C of E bishops attacked for blocking benefits reform

UK Work and Pensions Secretary Iain Duncan Smith has hit out at bishops trying to block his welfare reforms, accusing them of ignoring the concerns of ordinary people.

Mr Duncan Smith said the Church of England bishops, who are threatening to derail his planned £26,000 benefit cap, should think more of low-income families who try to do ‘the right thing’.

The Church of England said it had a ‘moral obligation to speak up for those who have no voice’ and said government needed to reassess the new Welfare Reform Bill.

But Mr Duncan Smith urged the bishops, who are leading the opposition in the upper chamber, to rethink their objections, insisting they were not doing the poor any favours.

‘The question I’d ask these bishops is, over all these years, why have they sat back and watched people being placed in houses they cannot afford?
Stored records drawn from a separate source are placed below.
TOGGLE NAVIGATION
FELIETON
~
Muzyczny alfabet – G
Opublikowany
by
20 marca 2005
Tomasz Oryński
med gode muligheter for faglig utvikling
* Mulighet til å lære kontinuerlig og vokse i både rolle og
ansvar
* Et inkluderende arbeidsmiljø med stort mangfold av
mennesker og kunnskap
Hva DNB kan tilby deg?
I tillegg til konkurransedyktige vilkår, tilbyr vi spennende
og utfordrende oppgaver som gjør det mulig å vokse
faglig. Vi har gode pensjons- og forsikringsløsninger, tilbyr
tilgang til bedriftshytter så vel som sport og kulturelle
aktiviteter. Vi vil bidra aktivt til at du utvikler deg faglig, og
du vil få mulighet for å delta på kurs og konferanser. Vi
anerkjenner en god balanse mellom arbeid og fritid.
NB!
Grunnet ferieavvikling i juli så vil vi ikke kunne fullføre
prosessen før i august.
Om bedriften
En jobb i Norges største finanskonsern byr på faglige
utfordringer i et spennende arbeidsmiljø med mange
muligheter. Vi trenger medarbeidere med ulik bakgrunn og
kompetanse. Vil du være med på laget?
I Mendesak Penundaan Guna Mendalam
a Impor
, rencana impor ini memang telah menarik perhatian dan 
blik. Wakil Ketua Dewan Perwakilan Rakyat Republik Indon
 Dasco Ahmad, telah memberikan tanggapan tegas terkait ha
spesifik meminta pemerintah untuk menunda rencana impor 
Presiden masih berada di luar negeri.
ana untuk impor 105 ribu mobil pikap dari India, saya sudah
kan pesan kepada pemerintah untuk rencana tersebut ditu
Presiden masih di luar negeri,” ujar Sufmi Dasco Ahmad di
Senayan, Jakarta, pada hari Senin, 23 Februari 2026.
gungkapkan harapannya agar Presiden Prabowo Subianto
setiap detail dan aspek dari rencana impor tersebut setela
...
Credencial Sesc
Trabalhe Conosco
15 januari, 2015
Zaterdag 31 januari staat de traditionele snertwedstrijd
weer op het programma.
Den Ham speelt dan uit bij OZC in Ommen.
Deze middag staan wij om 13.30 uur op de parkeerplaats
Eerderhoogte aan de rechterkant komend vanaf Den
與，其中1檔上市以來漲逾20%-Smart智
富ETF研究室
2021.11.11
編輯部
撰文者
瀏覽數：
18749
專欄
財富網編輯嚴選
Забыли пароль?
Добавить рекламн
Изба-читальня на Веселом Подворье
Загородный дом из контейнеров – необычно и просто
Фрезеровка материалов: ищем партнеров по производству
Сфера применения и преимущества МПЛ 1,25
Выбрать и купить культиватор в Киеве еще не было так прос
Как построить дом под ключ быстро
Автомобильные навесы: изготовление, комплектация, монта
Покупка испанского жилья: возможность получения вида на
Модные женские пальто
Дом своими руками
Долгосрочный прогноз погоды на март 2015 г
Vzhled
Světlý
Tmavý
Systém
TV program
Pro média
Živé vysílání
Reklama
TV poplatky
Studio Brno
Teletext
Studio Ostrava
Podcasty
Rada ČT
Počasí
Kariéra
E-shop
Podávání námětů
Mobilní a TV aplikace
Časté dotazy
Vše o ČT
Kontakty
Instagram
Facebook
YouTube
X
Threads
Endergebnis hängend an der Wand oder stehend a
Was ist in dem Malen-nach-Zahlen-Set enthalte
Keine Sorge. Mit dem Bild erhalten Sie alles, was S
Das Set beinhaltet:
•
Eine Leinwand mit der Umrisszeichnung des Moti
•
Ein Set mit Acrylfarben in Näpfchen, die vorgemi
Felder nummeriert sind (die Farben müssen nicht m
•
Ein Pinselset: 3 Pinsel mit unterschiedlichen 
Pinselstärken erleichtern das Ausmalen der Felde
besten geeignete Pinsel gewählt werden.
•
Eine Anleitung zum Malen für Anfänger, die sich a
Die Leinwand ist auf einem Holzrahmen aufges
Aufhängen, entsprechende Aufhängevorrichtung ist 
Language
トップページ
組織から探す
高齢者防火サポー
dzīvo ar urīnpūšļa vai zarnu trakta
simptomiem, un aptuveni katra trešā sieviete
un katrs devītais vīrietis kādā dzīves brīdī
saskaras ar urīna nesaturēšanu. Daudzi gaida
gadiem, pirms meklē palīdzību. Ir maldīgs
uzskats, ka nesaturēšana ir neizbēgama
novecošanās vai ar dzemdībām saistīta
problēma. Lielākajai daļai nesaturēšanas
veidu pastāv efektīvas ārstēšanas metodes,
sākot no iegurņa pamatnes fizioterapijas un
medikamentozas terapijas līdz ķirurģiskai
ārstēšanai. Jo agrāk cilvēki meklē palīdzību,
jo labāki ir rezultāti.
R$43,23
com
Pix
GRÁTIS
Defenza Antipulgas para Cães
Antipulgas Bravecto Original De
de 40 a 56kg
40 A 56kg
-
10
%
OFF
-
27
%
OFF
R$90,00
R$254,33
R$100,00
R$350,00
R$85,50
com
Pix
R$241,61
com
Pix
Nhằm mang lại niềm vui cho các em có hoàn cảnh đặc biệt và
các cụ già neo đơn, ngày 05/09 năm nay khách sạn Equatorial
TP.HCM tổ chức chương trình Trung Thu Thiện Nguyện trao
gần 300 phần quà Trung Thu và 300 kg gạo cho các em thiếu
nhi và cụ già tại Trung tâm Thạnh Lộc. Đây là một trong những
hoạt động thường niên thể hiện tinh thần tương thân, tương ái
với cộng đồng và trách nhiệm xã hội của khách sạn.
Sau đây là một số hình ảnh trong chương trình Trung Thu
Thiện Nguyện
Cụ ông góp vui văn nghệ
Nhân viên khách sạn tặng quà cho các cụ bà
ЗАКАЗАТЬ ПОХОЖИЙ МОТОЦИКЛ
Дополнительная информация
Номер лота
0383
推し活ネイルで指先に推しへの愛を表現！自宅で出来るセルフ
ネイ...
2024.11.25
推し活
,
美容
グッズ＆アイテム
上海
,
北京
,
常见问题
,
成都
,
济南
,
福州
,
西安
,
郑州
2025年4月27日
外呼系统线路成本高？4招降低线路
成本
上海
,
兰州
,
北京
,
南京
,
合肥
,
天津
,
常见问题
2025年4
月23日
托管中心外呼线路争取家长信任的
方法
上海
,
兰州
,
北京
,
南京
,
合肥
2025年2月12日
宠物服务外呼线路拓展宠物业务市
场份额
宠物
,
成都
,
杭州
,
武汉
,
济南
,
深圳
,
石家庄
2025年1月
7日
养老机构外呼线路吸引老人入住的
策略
It’s not a kindness,’ he said to the Sunday Times in an interview.

The Rt Rev John Packer, Bishop of Ripon and Leeds, said he was not opposed to all aspects of the bill but believed child benefit should be exempted from the cap.

“What we’re talking about tomorrow is children in families where the welfare benefits have been cut to a point where they are less than Parliament actually has said they should be, because that’s what a cap does,” he told the BBC’s Sunday Morning programme.